*** Opening of Excerpted passage ***

Shake Shack had never done an NIL campaign before this month, but by the time next spring has sprung, the fast-casual chain plans to have worked with 75 college athletes.

In the more than two years since brands got the green light to start signing sponsorship deals with student athletes, marketers have approached the opportunity at different speeds. Some, like American Eagle, took advantage fairly early, while others have hung back— perhaps in part because NIL execs have warned against copy-pasting influencer marketing strategies onto college athlete campaigns.

In Shake Shack’s case, the brand took its time researching before looking into NIL deals, Rachael Caine, director of regional marketing, told Marketing Brew. But now the restaurant chain has a game plan that, if effective, could lead to more NIL and broader sports marketing deals down the line, she said.

Route running

The new campaign, called “Stand for Something Good,” will run for eight months—allowing Shake Shack to tap into both football and basketball seasons—and feature student athletes from 10 different schools.

*** Close of Excerpted passage ***
*** Opening of The data ***

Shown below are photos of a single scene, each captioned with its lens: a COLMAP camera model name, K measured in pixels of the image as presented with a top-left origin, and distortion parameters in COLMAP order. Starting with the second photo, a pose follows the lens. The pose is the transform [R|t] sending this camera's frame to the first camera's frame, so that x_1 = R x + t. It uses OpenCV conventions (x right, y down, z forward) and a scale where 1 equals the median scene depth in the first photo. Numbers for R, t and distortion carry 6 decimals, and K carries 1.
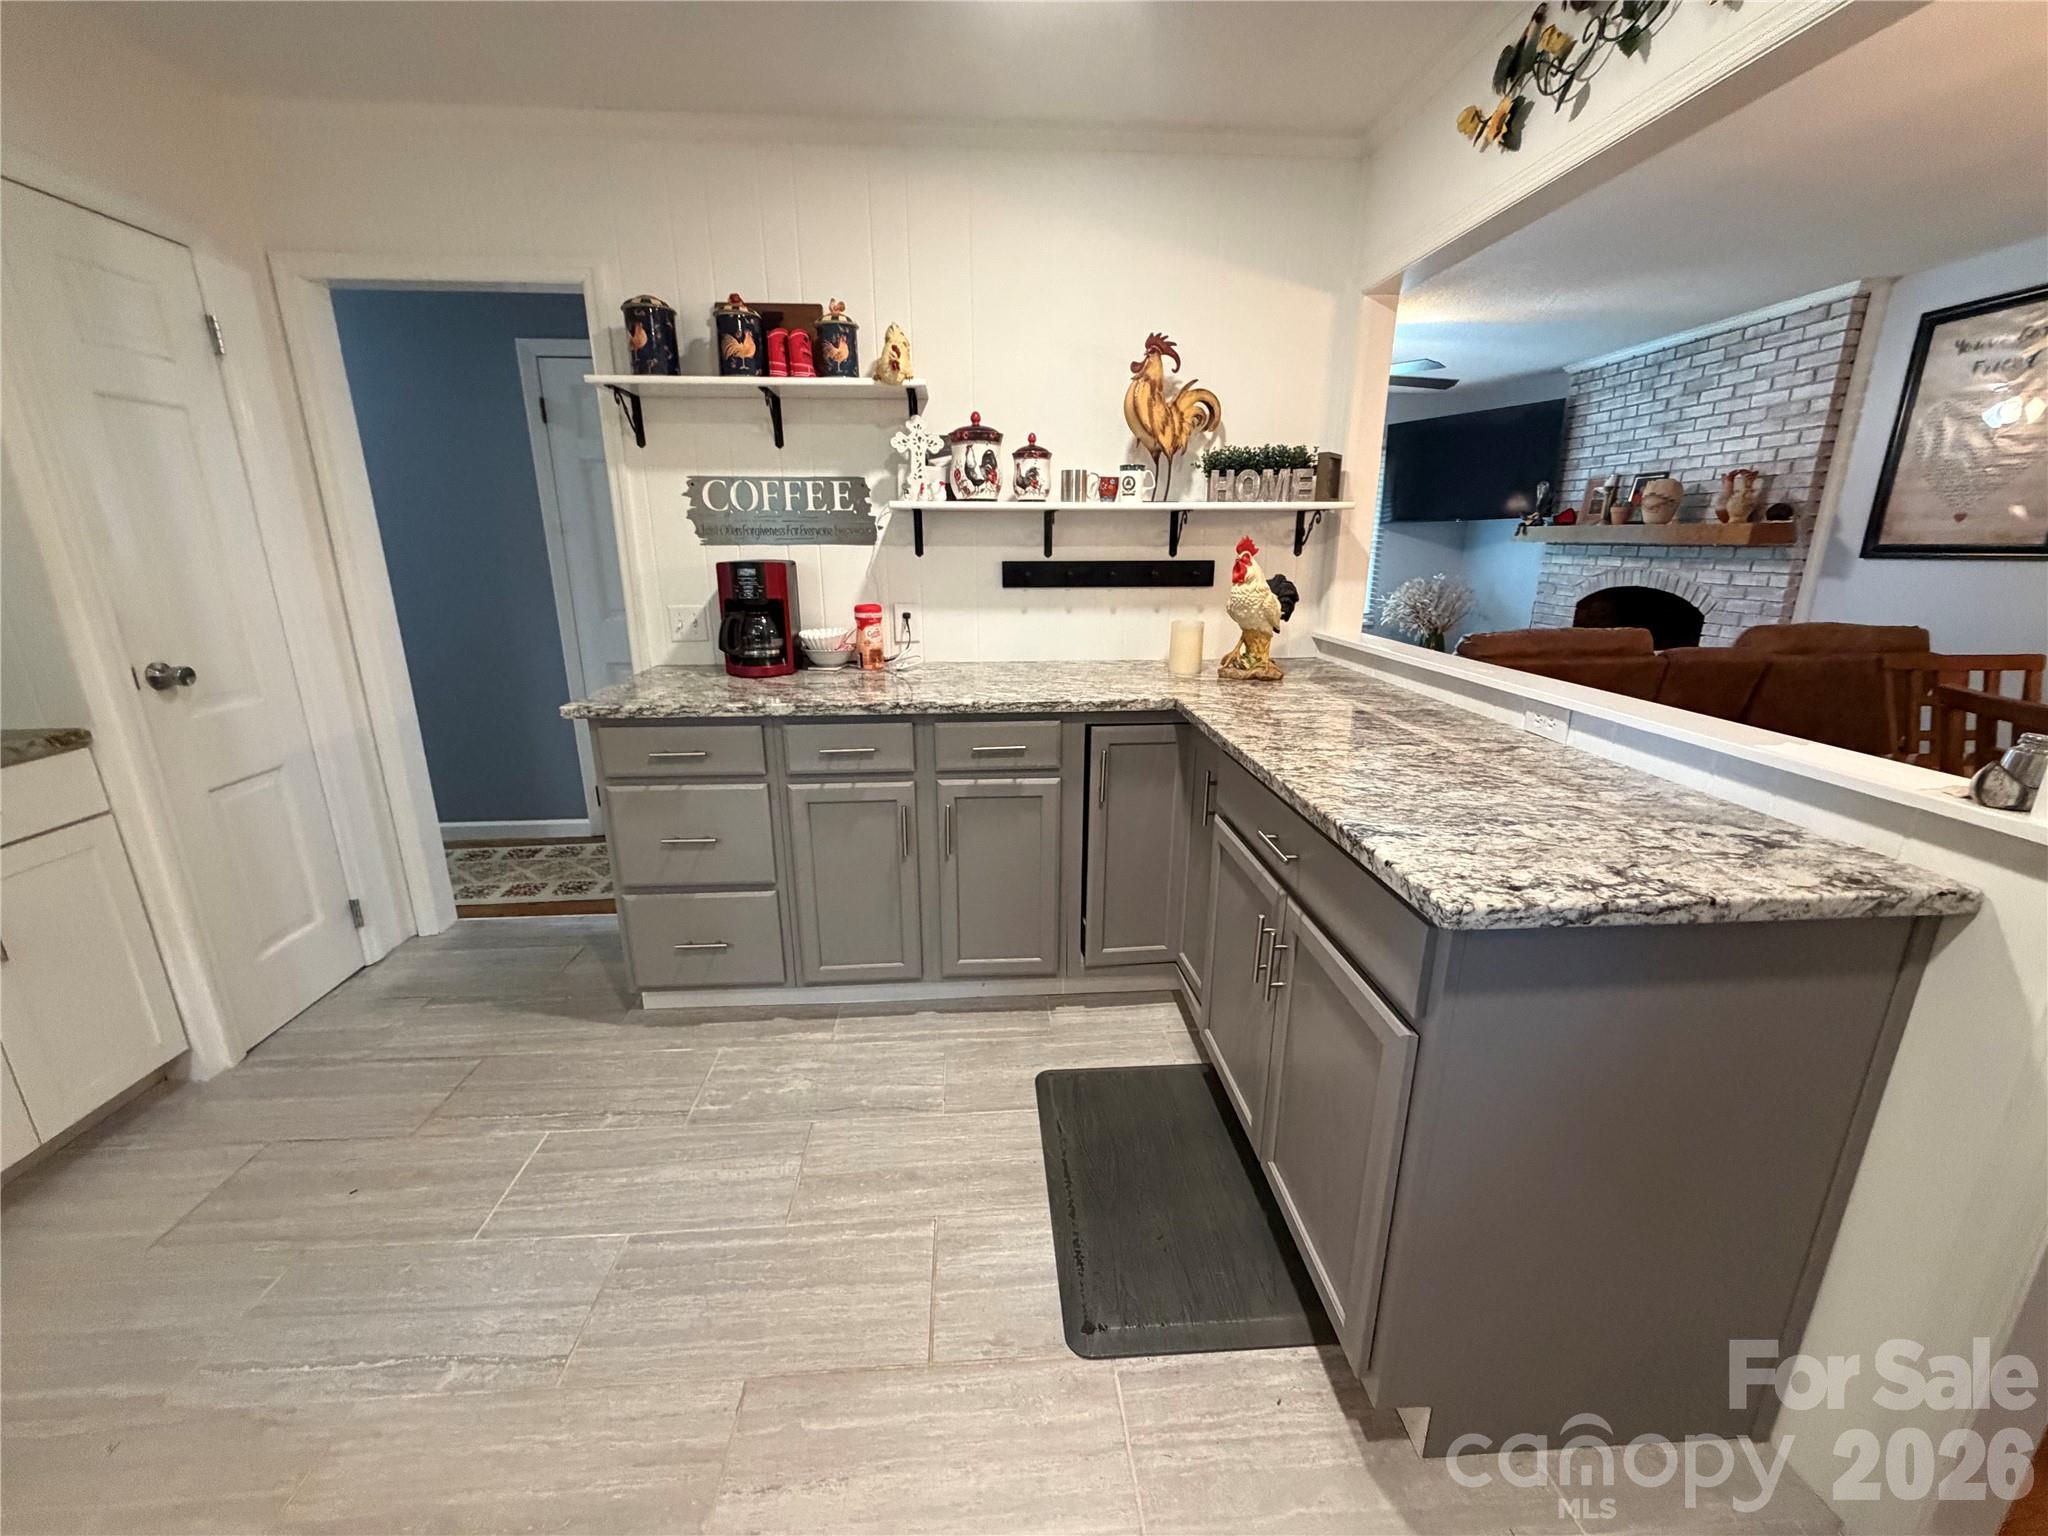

*** Close of The data ***

▸ Exercises:
(a) According to the Shake Shack NIL article, how many college athletes does the chain plan to have worked with by next spring?
(b) Continue the Shake Shack NIL article from its last sentence.

▸ Results of the exercise:
(a) 75 college athletes.

(b)
Five athletes have been chosen this month (but haven’t yet been announced), and 10 (one from each school) will be selected for each of the seven months to follow. The campaign is meant to highlight the athletes’ contributions to their communities outside of sports by allowing them to select charities for Shake Shack to make donations to.

Athletes will each host a donation day at their local Shake Shack to raise money for their charity of choice, and 25% of sales from individual orders where guests mention donation day or use a code on digital channels will go directly to the selected organizations. As part of the campaign, the athletes will create social content encouraging fans and friends to come by, Caine said.

Those athletes selected to partake in the campaign must be active in their communities and on their teams to be chosen, according to Kim DeCarolis, VP of Altius Sports Partners Brands, an NIL consultancy that Shake Shack tapped to help with the campaign. They should also have experience doing charitable work, Caine said, and, of course, they’ll all “have genuine love for Shack Shack.”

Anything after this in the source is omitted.